O Ministério da Agricultura da França informou que apenas 28% da safra de milho do país estava classificada como boa ou excelente em 24 de agosto, percentual inferior ao da semana anterior e muito abaixo dos 62% registrados um ano antes. A deterioração reflete os efeitos da onda de calor do verão nas principais regiões produtoras. Além disso, 45% das lavouras foram classificadas como ruins ou muito ruins, quase três vezes o nível observado no mesmo período do ano passado. Os dados de inspeção de embarques dos Estados Unidos contribuíram para limitar a pressão baixista e sustentar as cotações. O Departamento de Agricultura dos Estados Unidos (USDA) informou que 1,496 milhão de toneladas de milho foram inspecionadas para exportação nos portos norte-americanos na semana encerrada em 27 de agosto, alta de 13,1% em relação à semana anterior.
Os ganhos, contudo, foram limitados pela queda dos preços do trigo, substituto direto do milho na alimentação animal, e por um movimento de liquidação de posições compradas.

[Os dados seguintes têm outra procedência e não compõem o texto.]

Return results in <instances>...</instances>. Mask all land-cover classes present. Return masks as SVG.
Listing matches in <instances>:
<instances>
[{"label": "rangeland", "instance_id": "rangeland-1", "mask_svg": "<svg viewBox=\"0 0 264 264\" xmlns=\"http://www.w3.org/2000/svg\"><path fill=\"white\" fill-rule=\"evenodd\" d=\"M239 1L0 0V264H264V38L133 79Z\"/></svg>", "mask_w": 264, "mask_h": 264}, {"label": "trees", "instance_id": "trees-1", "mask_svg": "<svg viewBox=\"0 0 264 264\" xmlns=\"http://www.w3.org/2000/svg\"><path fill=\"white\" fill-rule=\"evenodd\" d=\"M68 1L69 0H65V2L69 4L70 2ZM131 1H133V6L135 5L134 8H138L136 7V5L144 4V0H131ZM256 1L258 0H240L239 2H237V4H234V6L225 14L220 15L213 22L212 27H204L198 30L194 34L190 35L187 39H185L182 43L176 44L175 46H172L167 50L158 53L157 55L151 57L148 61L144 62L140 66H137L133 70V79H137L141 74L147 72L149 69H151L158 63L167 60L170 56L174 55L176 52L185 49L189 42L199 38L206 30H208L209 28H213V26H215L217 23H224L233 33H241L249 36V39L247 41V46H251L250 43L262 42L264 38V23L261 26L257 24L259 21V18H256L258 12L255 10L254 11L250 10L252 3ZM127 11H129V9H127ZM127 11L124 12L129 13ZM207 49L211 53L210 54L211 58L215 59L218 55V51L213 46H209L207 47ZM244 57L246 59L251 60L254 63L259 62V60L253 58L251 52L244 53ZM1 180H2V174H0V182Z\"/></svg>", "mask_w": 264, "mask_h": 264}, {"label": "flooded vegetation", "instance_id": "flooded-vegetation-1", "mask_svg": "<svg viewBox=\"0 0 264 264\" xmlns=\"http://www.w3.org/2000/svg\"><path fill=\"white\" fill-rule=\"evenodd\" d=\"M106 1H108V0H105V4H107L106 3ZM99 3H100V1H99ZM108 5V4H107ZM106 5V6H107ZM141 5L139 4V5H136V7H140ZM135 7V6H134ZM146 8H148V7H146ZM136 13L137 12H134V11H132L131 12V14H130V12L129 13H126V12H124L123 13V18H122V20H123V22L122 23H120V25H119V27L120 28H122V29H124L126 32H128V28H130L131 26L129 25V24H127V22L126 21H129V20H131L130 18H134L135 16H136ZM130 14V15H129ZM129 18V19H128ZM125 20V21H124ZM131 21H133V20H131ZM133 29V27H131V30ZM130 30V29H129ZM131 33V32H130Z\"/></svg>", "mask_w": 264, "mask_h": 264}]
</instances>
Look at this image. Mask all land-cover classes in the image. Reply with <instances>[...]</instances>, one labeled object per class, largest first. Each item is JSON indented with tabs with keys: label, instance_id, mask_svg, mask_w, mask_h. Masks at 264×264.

Dados da Comissão de Negociação de Futuros de Commodities (CFTC) mostram que os fundos ampliaram em 74,7% a posição líquida comprada em milho na CBOT na semana encerrada em 25 de agosto, de 181.692 para 317.448 lotes. O movimento levou a posição líquida dos fundos ao maior nível já registrado para essa data, superando por margem estreita o recorde de 2010. O balanço entre os riscos associados ao conflito no Mar Negro, a deterioração das lavouras europeias e os bons dados de exportação dos Estados Unidos manteve viés positivo para o milho, embora a queda do trigo e a realização de posições compradas tenham limitado a intensidade da alta.